Over the six months to Q1 2012 most of the key high streets across the EMEA region recorded no changes or just minor shifts in prime rental levels. Notable exceptions saw some core markets record an increase in prime rents, namely Vienna (14%), Hamburg (12%) and London (11%), as well as in the Baltic cities of Riga and Tallinn. In the UK it wasn’t only London which bucked the trend, Manchester (11%) and Edinburgh (9%) also saw rental growth. At the opposite end of the scale, Greece and Bulgaria saw the biggest falls, with prime rents in Athens and Sofia dropping 12% and 20% respectively. For these markets it has been a story of continuous decline since Q3 2010.
Shopping centre prime rents in the majority of monitored markets also remained stable. The most significant increases in terms of both six and twelve month periods were recorded in Glasgow (11% and 18%), Moscow (8% and 23%) and Belgrade (8% and 17%). Meanwhile Cairo’s rents went down a dramatic 24% - no doubt due to the uncertainty surrounding Egypt’s political and economic situation, with both occupiers and investors awaiting June’s election results before committing to the market.
Continuing the trend for stability in core real estate across much of the EMEA region, the vast majority of high street prime yields remained unchanged. Mild compression (between -10 and -25 bps) took place in the German cities of Stuttgart, Frankfurt and Dusseldorf. In Helsinki yields dropped by 35 bps to 6% and in Riga further compression was recorded with prime yields standing at 9% in Q1 2012, a -50 bps shift. A significant upward shift of 50 bps took place in Athens as the Greek economy remains in recession with poor retail sales and faint interest from investors.
A similar situation was observed in the case of prime shopping centre yields, with most of the markets reporting flat yields over the six month period. Yield compression took place in the Eastern European markets of Bratislava (-25 bps), Riga (-25 bps) and Vilnius (-50 bps). A minor upward shift (25 bps) was recorded across a number of British regional centres where investors’ activity has weakened. But it was Cairo which saw the biggest change, with a massive increase of prime yields (100 bps) highlighting faltering investor sentiment towards Egyptian retail as outlined above.
Stuart La Frenais, Head of EMEA Retail, commented: “Unsurprisingly, the occupier market remains key to rental growth and yield compression. Economic uncertainty across the EMEA region means consumers have grown more cautious about their spending. The expenditure that we are seeing is increasingly being spent online, as well as in prime retail locations, where greater choice is available and a more fulfilling shopping experience can be provided.
“High end fashion brands which have been recording increasing interest from customers can expect continued growth. Further increases in prime high street rents are anticipated in the strong retail markets of London, Frankfurt, Hamburg, Moscow and St Petersburg.
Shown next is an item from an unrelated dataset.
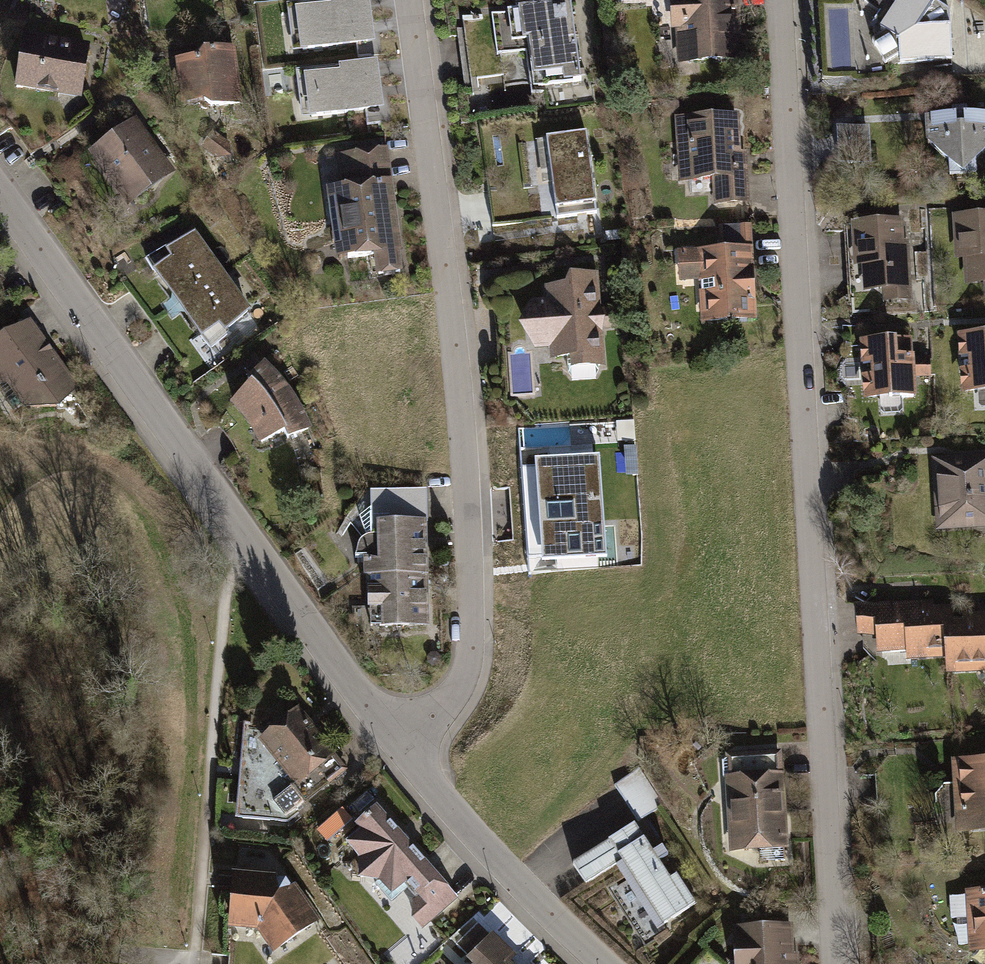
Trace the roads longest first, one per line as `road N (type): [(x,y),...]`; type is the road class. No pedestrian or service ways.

“Yields are expected to remain flat in the vast majority of the monitored markets, with compression forecast for London and St Petersburg. Prime retail locations which continue to draw international retailers will remain within the sphere of investor’s interest. No fast recovery should be expected for the weakest markets.
“In summary, the region’s prime markets are expected to remain stable despite economic uncertainty. Greece and Egypt, which prove the exception to the rule, have been impacted heavily by their own economic and political situations.”